Does Brave sell your copyrighted data to train AI?

Is it accurate that Brave browser sells copyrighted data to train AI, as mentioned in this article: “Brave Browser Under Fire For Alleged Sale Of Copyrighted Data”? I’m seeking your input to help determine the veracity of this claim. You can find the article here:

@Daniel19 The answer is both yes and no. The issue being presented is being done in a way to mislead people and create drama. It’s basically a trick question. It’s because of this that I call them, especially the person who wrote the initial article, trolls.

If you look at (which is one of the original articles that’s quoted by the article you linked) you’ll at least see where the person included a quote from Brave:

The rights are to the output of the API request, which is a set of results to a query sent by the API user. Brave Search has the right to monetize and put terms of service on the output of its search-engine. The “content of web page” is always an excerpt that depends on the user’s query, always with attribution to the URI of the content. This is a standard and expected feature of all search engines.

I guess you can kind of think of this like Brave is a tour bus. They can drive you around and tell you about the houses outside or you can view things that are visible from the road. They aren’t selling you access to the property, copies of the art you might see, or any of that. You’d be charged for the use of their vehicle and knowledge of what routes to take.

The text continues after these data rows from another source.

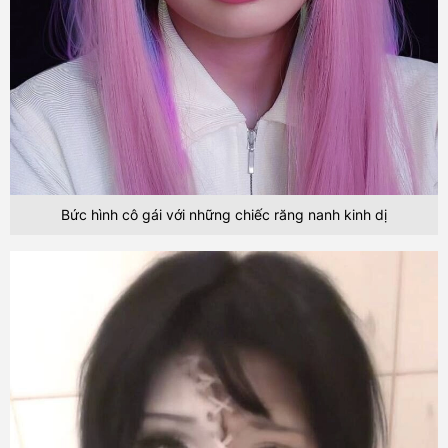
Bức hình cô gái với những chiếc răng nanh kinh dị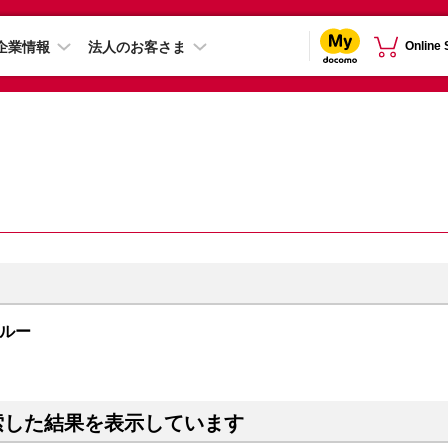
企業情報
法人のお客さま
Online
ラブルー
索した結果を表示しています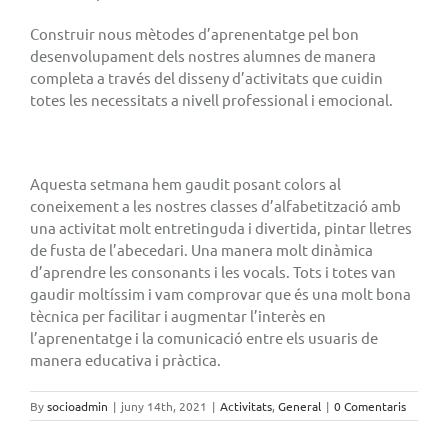
Construir nous mètodes d’aprenentatge pel bon
desenvolupament dels nostres alumnes de manera
completa a través del disseny d’activitats que cuidin
totes les necessitats a nivell professional i emocional.
Aquesta setmana hem gaudit posant colors al
coneixement a les nostres classes d’alfabetització amb
una activitat molt entretinguda i divertida, pintar lletres
de fusta de l’abecedari. Una manera molt dinàmica
d’aprendre les consonants i les vocals. Tots i totes van
gaudir moltíssim i vam comprovar que és una molt bona
tècnica per facilitar i augmentar l’interès en
l’aprenentatge i la comunicació entre els usuaris de
manera educativa i pràctica.
By
socioadmin
|
juny 14th, 2021
|
Activitats
,
General
|
0 Comentaris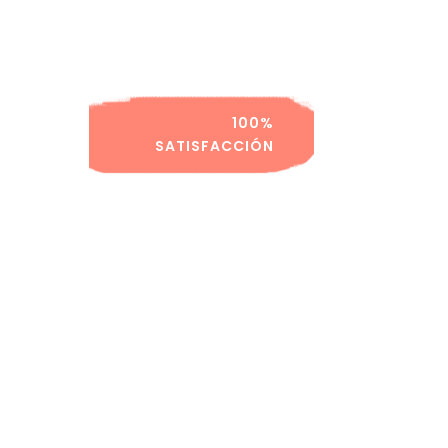
100%
SATISFACCIÓN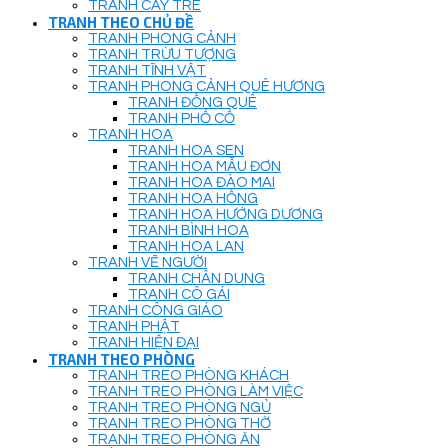
TRANH CÂY TRE
TRANH THEO CHỦ ĐỀ
TRANH PHONG CẢNH
TRANH TRỪU TƯỢNG
TRANH TĨNH VẬT
TRANH PHONG CẢNH QUÊ HƯƠNG
TRANH ĐỒNG QUÊ
TRANH PHỐ CỔ
TRANH HOA
TRANH HOA SEN
TRANH HOA MẪU ĐƠN
TRANH HOA ĐÀO MAI
TRANH HOA HỒNG
TRANH HOA HƯỚNG DƯƠNG
TRANH BÌNH HOA
TRANH HOA LAN
TRANH VẼ NGƯỜI
TRANH CHÂN DUNG
TRANH CÔ GÁI
TRANH CÔNG GIÁO
TRANH PHẬT
TRANH HIỆN ĐẠI
TRANH THEO PHÒNG
TRANH TREO PHÒNG KHÁCH
TRANH TREO PHÒNG LÀM VIỆC
TRANH TREO PHÒNG NGỦ
TRANH TREO PHÒNG THỜ
TRANH TREO PHÒNG ĂN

That’s what the Search API is, just the vehicle and their basic notes of destinations and how to get there.

That aside, I’m also going to quote myself based on a different conversation I was having with someone in a semi-related topic:

just an FYI, that’s not quite what’s happening. There’s a balance of what’s called Fair Use and some governments even have rules that things like Text and Data Mining (TDM) laws in place. None of those are seen as violation of copyright laws.

Keep in mind they aren’t reselling data. They are selling their API. Otherwise Search is just helping to search the web to find resources and to have basic quotes. They don’t give full access to information or anything.

Training AI is same as if we read something and talk about it. As long as it’s not duplicating the books and all to provide or sell, then it’s just foundational knowledge.

There were some links I saw shared earlier today. I’m not sure if any of those might be helpful to you or anyone else reading here. But it’s quite interesting to see the discussions going on in the matter.

  • Does Brave sell copyrighted data? Not really. Where this is easily trolled and shared for drama and views is that there’s never an absolute. While Brave isn’t stealing and selling, it is possible that a resource from a pirated site that gets crawled/indexed and will have info. That then could be presented unknowingly via the API. In that case, would you say Brave is selling copyrighted data? I mean, technically they would have but not by design.

  • Does Brave sell access to their search engine API that other places can use to gather data and train AI? Yes

  • Is it possible for copyrighted information to end up on websites or places and not be marked as such? Therefore it could be included in data unintentionally? Yes.

  • Does Brave make an attempt to make sure they are following all laws and they aren’t violating copyright? Absolutely

  • Is it legal for Brave to do what it’s doing? Yes

  • Is the amount of data Brave shares through Search API enough to violate copyright laws? No. As you saw in the quote, it’s only a small summary/excerpt of a website.

Keep in mind the API is the same as if you’re just going to Brave Search, Google, DuckDuckGo, Yahoo, Bing, or whichever search engine and you look for topics. That’s all the API would be, search results.

1 Like

Hello Saoiray,

Thank you for your detailed response and clarification regarding Brave’s API and its use for AI training.

By the way, I’ve also noticed a minor typo on the page.


It seems that either a dot is missing or the word wasn’t completed properly.

1 Like